START ENTRIES SHOWN
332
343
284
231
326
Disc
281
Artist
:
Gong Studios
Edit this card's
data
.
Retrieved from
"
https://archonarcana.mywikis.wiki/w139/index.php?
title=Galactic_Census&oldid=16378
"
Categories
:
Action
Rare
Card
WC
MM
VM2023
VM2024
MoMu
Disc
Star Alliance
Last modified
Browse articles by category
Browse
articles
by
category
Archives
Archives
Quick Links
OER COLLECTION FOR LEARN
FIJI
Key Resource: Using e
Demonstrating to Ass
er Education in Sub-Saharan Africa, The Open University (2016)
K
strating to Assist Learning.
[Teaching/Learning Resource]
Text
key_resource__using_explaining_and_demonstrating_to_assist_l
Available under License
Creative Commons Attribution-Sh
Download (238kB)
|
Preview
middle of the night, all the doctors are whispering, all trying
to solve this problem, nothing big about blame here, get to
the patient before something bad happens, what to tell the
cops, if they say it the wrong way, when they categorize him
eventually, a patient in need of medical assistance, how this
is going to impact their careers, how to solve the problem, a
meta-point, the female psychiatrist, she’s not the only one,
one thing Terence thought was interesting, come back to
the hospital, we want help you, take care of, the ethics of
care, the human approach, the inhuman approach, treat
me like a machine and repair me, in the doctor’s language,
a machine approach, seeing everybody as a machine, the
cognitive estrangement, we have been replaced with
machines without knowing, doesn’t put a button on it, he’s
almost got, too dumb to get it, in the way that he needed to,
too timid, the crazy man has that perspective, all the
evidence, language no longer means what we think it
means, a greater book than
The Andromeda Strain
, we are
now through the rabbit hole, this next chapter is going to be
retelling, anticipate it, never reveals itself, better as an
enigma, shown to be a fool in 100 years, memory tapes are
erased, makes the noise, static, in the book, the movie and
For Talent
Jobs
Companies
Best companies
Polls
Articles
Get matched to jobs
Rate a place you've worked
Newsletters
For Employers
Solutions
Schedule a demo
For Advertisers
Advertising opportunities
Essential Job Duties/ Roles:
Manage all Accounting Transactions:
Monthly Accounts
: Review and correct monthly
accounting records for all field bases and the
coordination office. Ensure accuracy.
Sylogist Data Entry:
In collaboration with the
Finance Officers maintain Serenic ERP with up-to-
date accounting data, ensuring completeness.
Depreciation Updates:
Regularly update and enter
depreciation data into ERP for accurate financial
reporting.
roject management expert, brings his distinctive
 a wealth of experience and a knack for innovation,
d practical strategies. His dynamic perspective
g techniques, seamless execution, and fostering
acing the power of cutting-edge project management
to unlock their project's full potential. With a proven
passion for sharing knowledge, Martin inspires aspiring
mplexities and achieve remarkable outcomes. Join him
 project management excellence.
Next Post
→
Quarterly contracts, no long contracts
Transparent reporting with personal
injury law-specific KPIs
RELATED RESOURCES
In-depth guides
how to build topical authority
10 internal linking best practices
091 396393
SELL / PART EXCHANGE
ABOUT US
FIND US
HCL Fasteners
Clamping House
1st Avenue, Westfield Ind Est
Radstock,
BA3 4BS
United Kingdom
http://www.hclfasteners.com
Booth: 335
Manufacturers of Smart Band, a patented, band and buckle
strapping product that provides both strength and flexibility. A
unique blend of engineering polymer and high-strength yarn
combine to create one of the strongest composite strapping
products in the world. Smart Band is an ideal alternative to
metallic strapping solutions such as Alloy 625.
END ENTRIES SHOWN
YOUR ASSIGNMENT -
Copy every record exactly, leaving each line intact.

FINISHED TASK -
332
343
284
231
326
Disc
281
Artist
:
Gong Studios
Edit this card's
data
.
Retrieved from
"
https://archonarcana.mywikis.wiki/w139/index.php?
title=Galactic_Census&oldid=16378
"
Categories
:
Action
Rare
Card
WC
MM
VM2023
VM2024
MoMu
Disc
Star Alliance
Last modified
Browse articles by category
Browse
articles
by
category
Archives
Archives
Quick Links
OER COLLECTION FOR LEARN
FIJI
Key Resource: Using e
Demonstrating to Ass
er Education in Sub-Saharan Africa, The Open University (2016)
K
strating to Assist Learning.
[Teaching/Learning Resource]
Text
key_resource__using_explaining_and_demonstrating_to_assist_l
Available under License
Creative Commons Attribution-Sh
Download (238kB)
|
Preview
middle of the night, all the doctors are whispering, all trying
to solve this problem, nothing big about blame here, get to
the patient before something bad happens, what to tell the
cops, if they say it the wrong way, when they categorize him
eventually, a patient in need of medical assistance, how this
is going to impact their careers, how to solve the problem, a
meta-point, the female psychiatrist, she’s not the only one,
one thing Terence thought was interesting, come back to
the hospital, we want help you, take care of, the ethics of
care, the human approach, the inhuman approach, treat
me like a machine and repair me, in the doctor’s language,
a machine approach, seeing everybody as a machine, the
cognitive estrangement, we have been replaced with
machines without knowing, doesn’t put a button on it, he’s
almost got, too dumb to get it, in the way that he needed to,
too timid, the crazy man has that perspective, all the
evidence, language no longer means what we think it
means, a greater book than
The Andromeda Strain
, we are
now through the rabbit hole, this next chapter is going to be
retelling, anticipate it, never reveals itself, better as an
enigma, shown to be a fool in 100 years, memory tapes are
erased, makes the noise, static, in the book, the movie and
For Talent
Jobs
Companies
Best companies
Polls
Articles
Get matched to jobs
Rate a place you've worked
Newsletters
For Employers
Solutions
Schedule a demo
For Advertisers
Advertising opportunities
Essential Job Duties/ Roles:
Manage all Accounting Transactions:
Monthly Accounts
: Review and correct monthly
accounting records for all field bases and the
coordination office. Ensure accuracy.
Sylogist Data Entry:
In collaboration with the
Finance Officers maintain Serenic ERP with up-to-
date accounting data, ensuring completeness.
Depreciation Updates:
Regularly update and enter
depreciation data into ERP for accurate financial
reporting.
roject management expert, brings his distinctive
 a wealth of experience and a knack for innovation,
d practical strategies. His dynamic perspective
g techniques, seamless execution, and fostering
acing the power of cutting-edge project management
to unlock their project's full potential. With a proven
passion for sharing knowledge, Martin inspires aspiring
mplexities and achieve remarkable outcomes. Join him
 project management excellence.
Next Post
→
Quarterly contracts, no long contracts
Transparent reporting with personal
injury law-specific KPIs
RELATED RESOURCES
In-depth guides
how to build topical authority
10 internal linking best practices
091 396393
SELL / PART EXCHANGE
ABOUT US
FIND US
HCL Fasteners
Clamping House
1st Avenue, Westfield Ind Est
Radstock,
BA3 4BS
United Kingdom
http://www.hclfasteners.com
Booth: 335
Manufacturers of Smart Band, a patented, band and buckle
strapping product that provides both strength and flexibility. A
unique blend of engineering polymer and high-strength yarn
combine to create one of the strongest composite strapping
products in the world. Smart Band is an ideal alternative to
metallic strapping solutions such as Alloy 625.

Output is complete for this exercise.